The Conservative Party and the Ulster Unionists
The UUP is but a shadow of its former self. Having been virtually obliterated in Northern Ireland it now sends just one MP to Westminster – Sylvia, Lady Hermon – and she is hardly known for her Conservative leanings; indeed, her voting record shows her to be New Labour to the core. Cranmer cannot but wonder how the professional, committed and loyal North Down Conservative Association will take to having her foisted upon them as their next candidate. One wonders if Mr Cameron is aware that not all UUP members are philosophically Conservative, and that its Socialist elements are as deeply embedded as the loyalty of many to the Orange Order which is not known for its commitment to equality, liberty, inclusivity or the ‘celebration of diversity’.
And yet there may be something in this. Certainly, there is much more in it for the UUP. But if Mr Cameron’s eyes are on Ulster politics a generation (or two) hence, rather than on some short-term strategic gain, this is an astonishing altruistic political gesture and evidence of a remarkable integrity.

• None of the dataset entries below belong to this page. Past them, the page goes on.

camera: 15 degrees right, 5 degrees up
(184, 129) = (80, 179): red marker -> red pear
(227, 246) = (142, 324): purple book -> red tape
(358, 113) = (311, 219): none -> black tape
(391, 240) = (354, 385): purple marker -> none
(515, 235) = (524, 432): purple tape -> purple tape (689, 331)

Of course, there is much for the ‘working party’ to work out before this ‘new political force’ becomes a reality. It is not yet clear, for example, if this is to be a partnership of cooperation or an amalgamation of the two into one. If this is a ‘normalising’ process for Northern Ireland politics, it is not clear how the Conservative Party’s non-sectarian appeal, so carefully nurtured in the Province since 1992, is assisted by carrying a lot of Orange baggage. Hitherto, Roman Catholic Conservatives have been able to vote for ‘The Conservative Party’ in many parts of the Province, yet they may pause more than just a little before voting for a 'Unionist and Conservative Party’ with a hint of Protestant Orange, not least because it will clash with the green. At let us not pass over the gross insensitivity of the Conservative Party sitting in government with Sinn Féin in Belfast, whilst Lady Tebbit (amongst others) lives every day with the appalling consequences of the Brighton bomb.

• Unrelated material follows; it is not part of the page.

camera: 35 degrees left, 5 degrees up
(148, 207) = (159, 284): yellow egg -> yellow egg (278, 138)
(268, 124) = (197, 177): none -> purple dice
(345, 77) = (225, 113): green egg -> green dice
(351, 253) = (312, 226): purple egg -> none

And there is the further question of why Mr Cameron is rebuffing the DUP so early on in the leadership of Peter Robinson. If it is because of his ‘homophobic’ wife (Mr Robinson’s, that is; not Mr Cameron’s), this would be as unjust as judging the Conservative Party by the rantings of Ann Widdecombe (as it happens, Cranmer is most fond of Miss Widdecombe, but it is clear that very many are not. He merely makes the point that her name has become synonymous with certain unappealing ‘old fashioned’, ‘right wing’ attitudes which are manifestly not shared by the present Party leadership).
Cranmer happens to know that the DUP and Peter Robinson would have been most interested in exploring the possibility of a relationship with the Conservative Party. And when one examines the political philosophies of both in relation to foreign affairs, defence, education, the strategic fiscal and expenditure issues and the broad thrust of social policy, it is clear that the parties have very much in common. A ‘normalising’ process with the DUP may have been much more fruitful philosophically, if fraught with difficulties politically: it is, after all, manifestly easier to absorb a weaker party than it is to fuse with one in power. Whilst Sir Reg Empey may be prepared to relinquish his authority and abolish his office, this would never have been a possibility for Mr Robinson.
But Cranmer is intrigued by one nugget from a speech made by Sir Reg last March. He said:
“I have given David Cameron an undertaking that if he succeeds in forming a new group in the European Parliament after the 2009 elections, outside the federalist leaning EPP, then the Ulster Unionists will support him by joining his new Group. It is vital that we build a pan-Union front, involving like-minded parties who believe in the constitutional integrity of the United Kingdom. And it must spread to the European Parliament as well. The Union and the United Kingdom cannot survive if those who believe in it fight their own corners separately.”
Could the Conservative-UUP partnership be constructed on the very foundation upon which Mr Cameron built his own leadership?